Digging Out from Pain and Anger
Where is the motivation to become more active or exercise, which can be a solution to reduce pain? Motivation has to come from within. While it’s possible to motivate loved ones to take action, no one can force anyone to do anything.
Even though caregivers who try to do it all could benefit from support, the issue is similar. No one can force a caregiver to seek help, resources, or support, so if you are a caregiver before you pressure a loved one to take action, look at your situation and what you can do to help yourself first.
So these components – chronic pain, anger, loneliness, isolation, a lack of motivation, depression—all together become an endless spiral of poor health. A relationship with a spouse or aging parent who needs care can be like quicksand that pulls the caregiver down with them.
The relationship between pain and caregiver stress has a long-term effect on the health and well-being of the caregiver. Knowing this makes it imperative for caregivers to take the initiative to discuss health and expressions of anger or drown in their own pool of quicksand.
If you are a caregiver or care receiver who has been in this situation for a long time, you may be hesitant to take action to change the situation. Yet, your health and well-being depend on taking action.
Chronic Pain Affects the Relationship Between Pain and Caregiver Stress
Chronic health and pain are serious concerns connected to many aspects of life. People who work through pain research alternative means of treatment that include exercise, meditation, listening to music, cold packs, hot packs, pain patches or creams, stretching, TENS unit, cognitive therapy, or massage.
Being attentive to the body-mind connection is essential. As we discussed, it’s possible to work oneself up into a frenzy of worry and then be in more pain or become emotionally distraught and experience headaches or an upset stomach.
How many don’t sleep at night because of stress or worry? Pain interferes with sleep which is vital to manage depression, anger, and anxiety.
Sleep deprivation links to frustration, irritability, sadness, and anger. Sleep is the time for the mind and the body to rest.
Deep sleep helps the brain process emotions, memories, thoughts, and problems. As a caregiver, if you don’t get a good night’s rest, you may be more forgetful the next day.

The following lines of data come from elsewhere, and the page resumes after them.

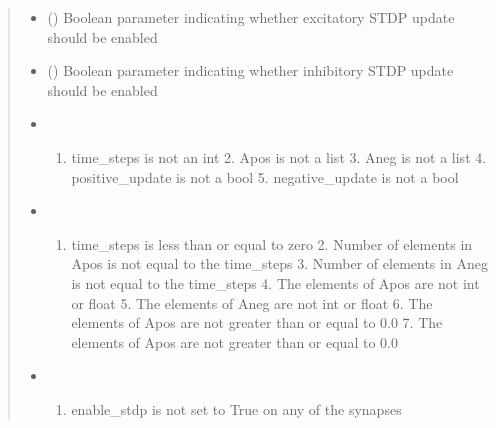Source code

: \documentclass[letterpaper,10pt,english]{sphinxmanual}
\begin{document}
\begin{fulllineitems}
\begin{fulllineitems}
\begin{quote}
\begin{description}
\begin{itemize}
\item {} 
\sphinxAtStartPar
{} () \textendash{} Boolean parameter indicating whether excitatory STDP update should be enabled

\item {} 
\sphinxAtStartPar
{} () \textendash{} Boolean parameter indicating whether inhibitory STDP update should be enabled

\end{itemize}

\begin{itemize}
\item {} 
\sphinxAtStartPar
{} \textendash{} \begin{enumerate}
%
\item {} 
\sphinxAtStartPar
time\_steps is not an int
    2. Apos is not a list
    3. Aneg is not a list
    4. positive\_update is not a bool
    5. negative\_update is not a bool

\end{enumerate}


\item {} 
\sphinxAtStartPar
{} \textendash{} \begin{enumerate}
%
\item {} 
\sphinxAtStartPar
time\_steps is less than or equal to zero
    2. Number of elements in Apos is not equal to the time\_steps
    3. Number of elements in Aneg is not equal to the time\_steps
    4. The elements of Apos are not int or float
    5. The elements of Aneg are not int or float
    6. The elements of Apos are not greater than or equal to 0.0
    7. The elements of Apos are not greater than or equal to 0.0

\end{enumerate}


\item {} 
\sphinxAtStartPar
{} \textendash{} \begin{enumerate}
%
\item {} 
\sphinxAtStartPar
enable\_stdp is not set to True on any of the synapses

\end{enumerate}


\end{itemize}

\end{description}\end{quote}

\end{fulllineitems}


\end{fulllineitems}
\end{document}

Think of sleep as being similar to having a quiet day to yourself. When you have time for yourself, your brain and body recharge. As a result, you may respond calmly instead of becoming irritated when something goes wrong.
As you can see, the relationship between chronic pain and anger involves much more than meets the eye. Health is affected by so many aspects of life that may not seem related.
You love your job. You hate your job. You’re stressed about paying the bills, not having a reliable car to get to work, or taking a parent to the doctor. All of these outside effects affect the mind and the physical body.
Worry and anxiety can become a heavy weight that prevents problem-solving, investigating, and taking action to solve problems. Instead, people become stuck in negative, repetitive, or unproductive situations and don’t know how to initiate change.
We’ll discuss why making changes or problem-solving can be tricky on an upcoming show.
But for now, I hope considering the relationship between pain and caregiver stress gives you a starting point. Consider approaches to identify pain, anger and improve relationships that may be lopsided.